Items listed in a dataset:
--------------------------------

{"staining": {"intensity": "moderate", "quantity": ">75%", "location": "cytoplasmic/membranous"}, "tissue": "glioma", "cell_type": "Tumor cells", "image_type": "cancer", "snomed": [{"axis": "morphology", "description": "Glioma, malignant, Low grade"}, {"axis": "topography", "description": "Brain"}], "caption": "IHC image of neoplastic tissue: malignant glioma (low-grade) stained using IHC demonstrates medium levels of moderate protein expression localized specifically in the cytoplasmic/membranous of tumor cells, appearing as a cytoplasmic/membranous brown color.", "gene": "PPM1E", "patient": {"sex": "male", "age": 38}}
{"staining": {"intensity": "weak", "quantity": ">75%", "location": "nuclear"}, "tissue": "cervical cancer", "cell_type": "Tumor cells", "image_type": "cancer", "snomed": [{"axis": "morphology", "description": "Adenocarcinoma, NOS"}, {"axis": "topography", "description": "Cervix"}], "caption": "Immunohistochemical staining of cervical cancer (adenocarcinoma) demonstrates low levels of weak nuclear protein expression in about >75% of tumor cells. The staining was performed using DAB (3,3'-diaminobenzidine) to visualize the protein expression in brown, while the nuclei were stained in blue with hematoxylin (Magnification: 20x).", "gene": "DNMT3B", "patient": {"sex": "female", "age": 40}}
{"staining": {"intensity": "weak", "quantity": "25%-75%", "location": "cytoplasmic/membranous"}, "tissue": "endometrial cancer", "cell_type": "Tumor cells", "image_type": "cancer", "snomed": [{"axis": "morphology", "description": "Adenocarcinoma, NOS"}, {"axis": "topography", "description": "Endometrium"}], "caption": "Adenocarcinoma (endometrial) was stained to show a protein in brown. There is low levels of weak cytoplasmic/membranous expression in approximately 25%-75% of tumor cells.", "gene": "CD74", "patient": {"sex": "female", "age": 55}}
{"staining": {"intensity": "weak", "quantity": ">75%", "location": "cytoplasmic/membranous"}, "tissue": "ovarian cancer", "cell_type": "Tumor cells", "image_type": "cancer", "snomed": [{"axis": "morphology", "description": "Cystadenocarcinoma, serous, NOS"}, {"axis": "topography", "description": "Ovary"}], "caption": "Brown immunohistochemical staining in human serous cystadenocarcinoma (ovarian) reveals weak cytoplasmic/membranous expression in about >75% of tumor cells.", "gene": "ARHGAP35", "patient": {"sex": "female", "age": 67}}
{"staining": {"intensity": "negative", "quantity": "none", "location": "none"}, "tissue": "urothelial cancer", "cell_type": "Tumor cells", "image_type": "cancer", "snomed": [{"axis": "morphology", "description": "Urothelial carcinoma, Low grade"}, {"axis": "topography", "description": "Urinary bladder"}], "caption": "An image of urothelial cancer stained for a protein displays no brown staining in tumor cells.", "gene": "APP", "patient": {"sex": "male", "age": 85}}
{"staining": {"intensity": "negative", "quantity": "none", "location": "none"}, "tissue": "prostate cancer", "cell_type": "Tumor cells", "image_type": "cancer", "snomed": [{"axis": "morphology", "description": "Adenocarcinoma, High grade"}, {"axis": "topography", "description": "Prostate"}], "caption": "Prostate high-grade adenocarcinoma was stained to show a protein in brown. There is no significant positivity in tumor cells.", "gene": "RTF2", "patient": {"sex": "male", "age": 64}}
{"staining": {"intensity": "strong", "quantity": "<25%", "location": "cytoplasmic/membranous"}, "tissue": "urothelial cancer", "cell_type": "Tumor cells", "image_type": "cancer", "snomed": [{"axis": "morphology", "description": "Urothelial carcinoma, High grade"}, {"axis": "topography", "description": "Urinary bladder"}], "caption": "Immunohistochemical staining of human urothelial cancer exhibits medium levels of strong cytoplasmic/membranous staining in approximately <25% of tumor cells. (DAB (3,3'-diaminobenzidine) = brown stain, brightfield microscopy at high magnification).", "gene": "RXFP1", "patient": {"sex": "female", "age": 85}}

--------------------------------

YOUR OBJECTIVE -> In the records above, the line with "staining of cervical" marks the start and the line with "immunohistochemical staining in" marks the end; copy that stretch exactly, both lines included, and nothing else.

RESULT BELOW ->
{"staining": {"intensity": "weak", "quantity": ">75%", "location": "nuclear"}, "tissue": "cervical cancer", "cell_type": "Tumor cells", "image_type": "cancer", "snomed": [{"axis": "morphology", "description": "Adenocarcinoma, NOS"}, {"axis": "topography", "description": "Cervix"}], "caption": "Immunohistochemical staining of cervical cancer (adenocarcinoma) demonstrates low levels of weak nuclear protein expression in about >75% of tumor cells. The staining was performed using DAB (3,3'-diaminobenzidine) to visualize the protein expression in brown, while the nuclei were stained in blue with hematoxylin (Magnification: 20x).", "gene": "DNMT3B", "patient": {"sex": "female", "age": 40}}
{"staining": {"intensity": "weak", "quantity": "25%-75%", "location": "cytoplasmic/membranous"}, "tissue": "endometrial cancer", "cell_type": "Tumor cells", "image_type": "cancer", "snomed": [{"axis": "morphology", "description": "Adenocarcinoma, NOS"}, {"axis": "topography", "description": "Endometrium"}], "caption": "Adenocarcinoma (endometrial) was stained to show a protein in brown. There is low levels of weak cytoplasmic/membranous expression in approximately 25%-75% of tumor cells.", "gene": "CD74", "patient": {"sex": "female", "age": 55}}
{"staining": {"intensity": "weak", "quantity": ">75%", "location": "cytoplasmic/membranous"}, "tissue": "ovarian cancer", "cell_type": "Tumor cells", "image_type": "cancer", "snomed": [{"axis": "morphology", "description": "Cystadenocarcinoma, serous, NOS"}, {"axis": "topography", "description": "Ovary"}], "caption": "Brown immunohistochemical staining in human serous cystadenocarcinoma (ovarian) reveals weak cytoplasmic/membranous expression in about >75% of tumor cells.", "gene": "ARHGAP35", "patient": {"sex": "female", "age": 67}}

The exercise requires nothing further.